● What the exercise asks
Return each record word for word and omit the pictures.
§ §
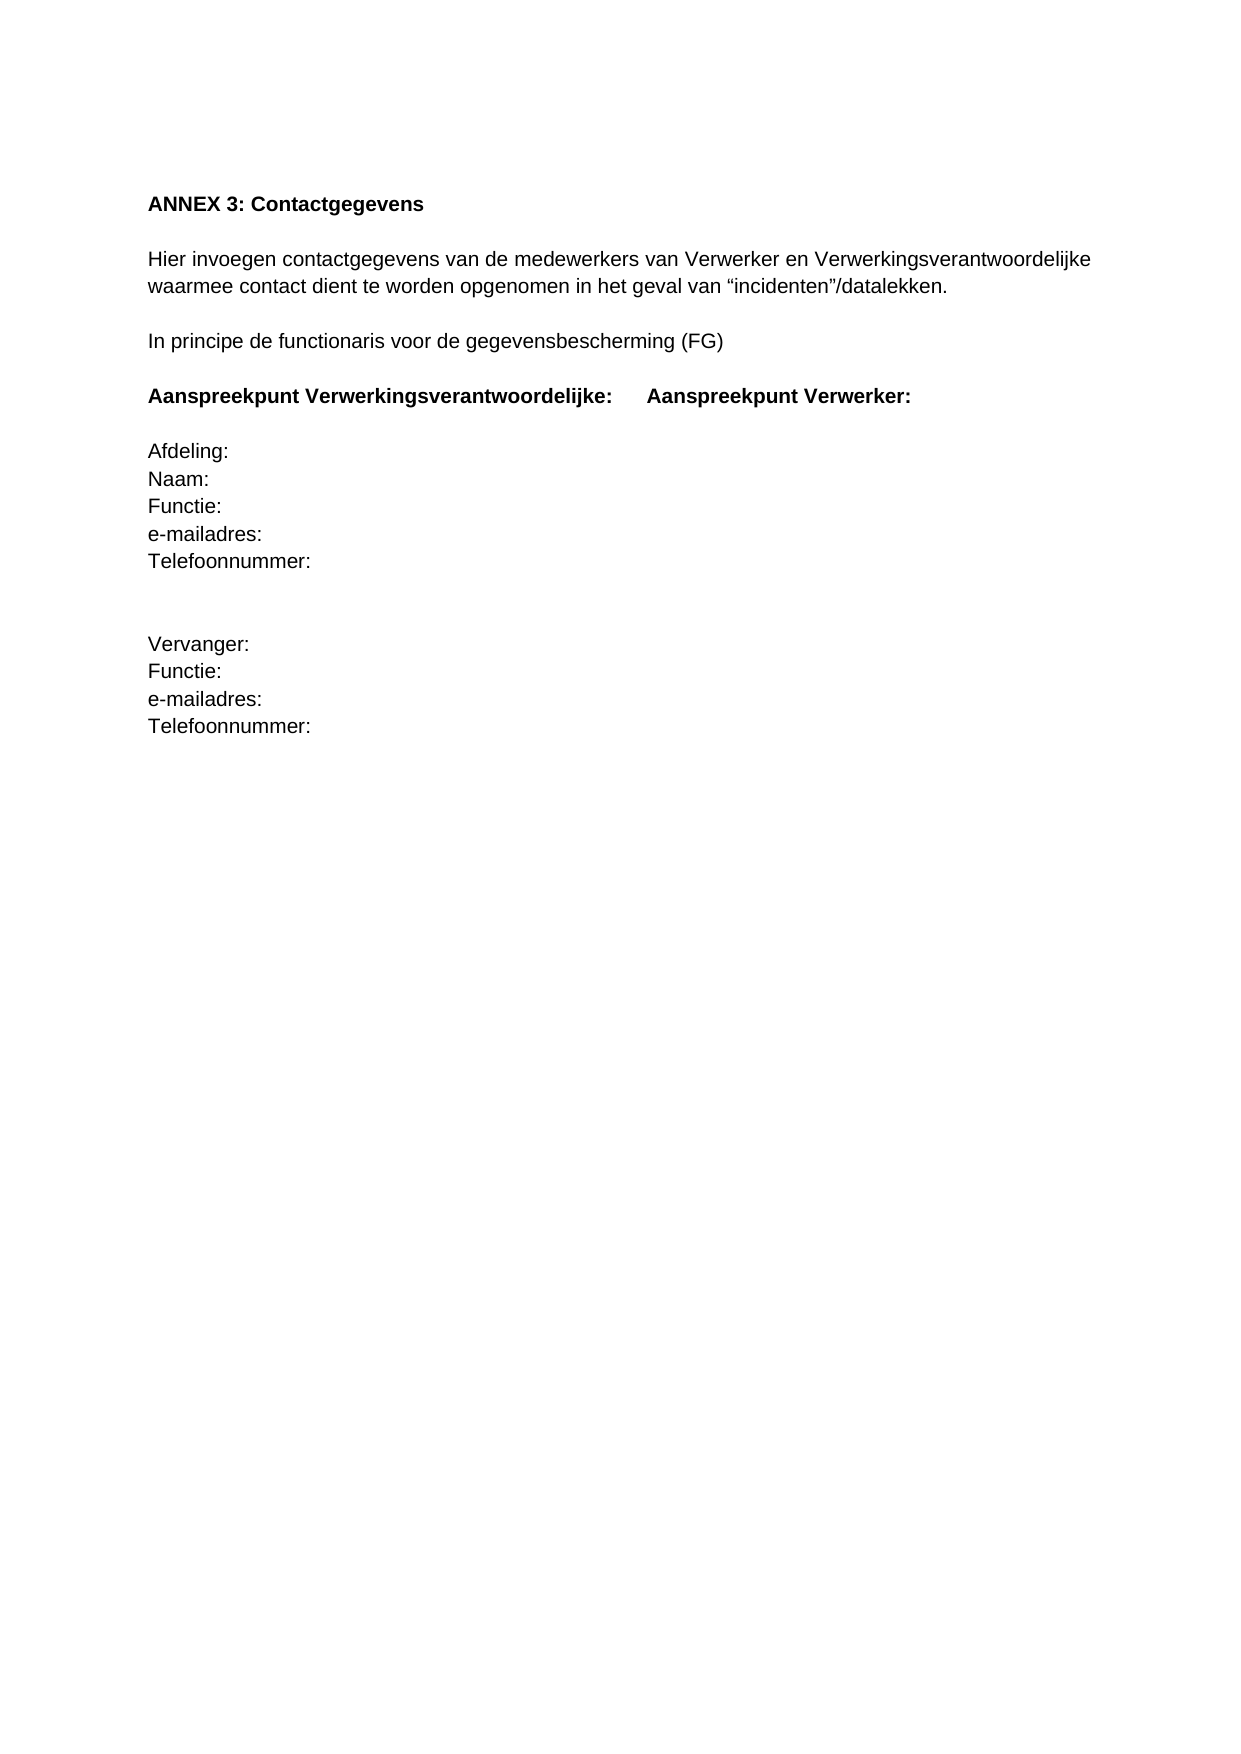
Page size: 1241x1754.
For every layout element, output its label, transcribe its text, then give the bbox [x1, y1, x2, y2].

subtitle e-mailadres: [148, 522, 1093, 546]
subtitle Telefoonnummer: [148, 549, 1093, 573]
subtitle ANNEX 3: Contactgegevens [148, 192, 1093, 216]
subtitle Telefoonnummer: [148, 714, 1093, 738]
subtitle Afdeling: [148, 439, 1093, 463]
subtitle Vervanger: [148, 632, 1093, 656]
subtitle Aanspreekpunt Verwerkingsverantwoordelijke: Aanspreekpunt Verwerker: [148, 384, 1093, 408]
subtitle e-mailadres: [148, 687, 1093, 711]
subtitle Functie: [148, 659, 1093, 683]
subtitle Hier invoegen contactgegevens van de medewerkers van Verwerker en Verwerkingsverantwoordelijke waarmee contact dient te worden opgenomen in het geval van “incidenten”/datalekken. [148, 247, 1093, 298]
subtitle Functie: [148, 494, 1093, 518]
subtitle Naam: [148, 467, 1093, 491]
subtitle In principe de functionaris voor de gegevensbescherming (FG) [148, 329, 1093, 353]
§ §
● Result of this task
Page size: 1241x1754.
For every layout element, output its label, transcribe its text, then give the bbox [x1, y1, x2, y2].

subtitle e-mailadres: [148, 522, 1093, 546]
subtitle Telefoonnummer: [148, 549, 1093, 573]
subtitle ANNEX 3: Contactgegevens [148, 192, 1093, 216]
subtitle Telefoonnummer: [148, 714, 1093, 738]
subtitle Afdeling: [148, 439, 1093, 463]
subtitle Vervanger: [148, 632, 1093, 656]
subtitle Aanspreekpunt Verwerkingsverantwoordelijke: Aanspreekpunt Verwerker: [148, 384, 1093, 408]
subtitle e-mailadres: [148, 687, 1093, 711]
subtitle Functie: [148, 659, 1093, 683]
subtitle Hier invoegen contactgegevens van de medewerkers van Verwerker en Verwerkingsverantwoordelijke waarmee contact dient te worden opgenomen in het geval van “incidenten”/datalekken. [148, 247, 1093, 298]
subtitle Functie: [148, 494, 1093, 518]
subtitle Naam: [148, 467, 1093, 491]
subtitle In principe de functionaris voor de gegevensbescherming (FG) [148, 329, 1093, 353]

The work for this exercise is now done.